(BIVN) – Dante Carpenter, a well known political figure in Hawaii, was one of the few to speak against the proposed bill to reduce polystyrene on Hawaii Island during a Hawaii County Council meeting held in Hilo on Thursday.
Carpenter, a former mayor and state senator, said he is presently a consultant and director of Pacific Waste, Inc; a company that collects rubbish island-wide and which is in the process of having a subsidiary company called BioEnergy Hawaii develop a waste-to-energy facility in Waikoloa.
“While Bill 13 Draft 3 certainly was offered with the best of intentions,” Carpenter said, “polystyrene food containers – which is the bad guy going into this whole discussion – is not the problem. Polystyrene has been approved by the Food and Drug Administration, FDA, as safe for human use for over 50 years. You use it yourself in your own support of feeding senior citizens in other parts of the island where they normally don’t have access to hot foods.”
“Recently, I had a meeting with Mr. Wayne Hamada- who, by the way, is from Hawaii Island – who is also the energy recovery administrator for Honolulu’s H-POWER resource recovery system,” Carpenter continued. “He stated to me that they have not experienced any problems with converting polystyrene to electrical power. Now, they burn several hundred tons a year and thousands of tons in the life of the H-POWER system, converting this ingredient to electrical power. In fact, it has a higher BTU rating per pound than oil and other imported foreign products.”
“The problem is inadequate litter control,” Carpenter concluded.
Shannon Matson, who spoke after Carpenter during public testimony, said she absolutely agreed that the issue is litter control. “So let’s control the litter by not creating it,” she said. “Why are we creating this litter that we have to deal with in this manner?”
Zero-waste advocate Kristine Kubat was more blunt. “When Dante Carpenter sits here and he advocates and says ‘we don’t need to do this’… he’s advocating for incineration,” Kubat said. “We went away from that path a long time ago. We made that choice a long time ago. That’s another source of frustration. Why does that keep coming up? He’s saying ‘yeah, wow, we like Styrofoam’. They love Styrofoam, they love plastic in the waste stream, because it’s very close to oil. And that’s that whole mindset.”
“It’s not a litter problem,” Kubat said. “Styrofoam is as problematic in the waste stream as it is in the environment, because once it’s in the waste stream it limits what you can do in terms of getting to zero waste.”

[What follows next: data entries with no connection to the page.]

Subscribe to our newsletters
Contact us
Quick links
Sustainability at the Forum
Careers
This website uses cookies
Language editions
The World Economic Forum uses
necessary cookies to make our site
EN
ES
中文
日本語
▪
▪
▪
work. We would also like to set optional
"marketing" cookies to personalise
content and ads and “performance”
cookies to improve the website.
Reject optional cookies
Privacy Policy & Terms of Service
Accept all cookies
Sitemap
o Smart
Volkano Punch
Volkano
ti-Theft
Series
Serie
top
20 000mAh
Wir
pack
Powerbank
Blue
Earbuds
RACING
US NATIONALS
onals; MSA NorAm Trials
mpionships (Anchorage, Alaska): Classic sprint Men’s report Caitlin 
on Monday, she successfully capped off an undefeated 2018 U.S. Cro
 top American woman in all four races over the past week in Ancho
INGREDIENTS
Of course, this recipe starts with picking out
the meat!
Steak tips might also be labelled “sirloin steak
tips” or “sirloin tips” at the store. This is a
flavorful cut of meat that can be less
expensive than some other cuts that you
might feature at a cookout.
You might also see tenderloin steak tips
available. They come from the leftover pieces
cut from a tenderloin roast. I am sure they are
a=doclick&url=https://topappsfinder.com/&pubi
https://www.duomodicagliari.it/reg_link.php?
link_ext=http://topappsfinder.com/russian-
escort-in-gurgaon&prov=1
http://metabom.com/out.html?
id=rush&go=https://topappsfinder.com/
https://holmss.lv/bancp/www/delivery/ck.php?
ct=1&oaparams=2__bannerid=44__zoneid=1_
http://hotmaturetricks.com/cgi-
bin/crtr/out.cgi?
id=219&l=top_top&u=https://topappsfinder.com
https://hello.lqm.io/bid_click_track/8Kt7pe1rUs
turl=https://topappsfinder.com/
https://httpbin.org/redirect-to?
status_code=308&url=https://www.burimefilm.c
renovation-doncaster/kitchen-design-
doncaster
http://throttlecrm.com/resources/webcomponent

State Senator Russell Ruderman, testifying in favor of the bill as an owner of markets on Hawaii Island that do not use polystyrene, said that incinerating any kind of plastic results in extremely toxic byproducts.
“You might put em somewhere out of sight,” Ruderman said, “but they’re still in our environment. I also was a member of the Solid Waste Advisory Committee – not this last cycle, but five years ago – where we came to the unanimous conclusion that no incineration was appropriate for our island. Although another incinerator company has proceeded anyway, that is not public policy, and is not in the public interest.”
“I don’t think you have any obligations to accommodate their desire to burn the most toxic possible product,” Ruderman said.
The council voted 7-2 in favor of advancing the bill on first reading.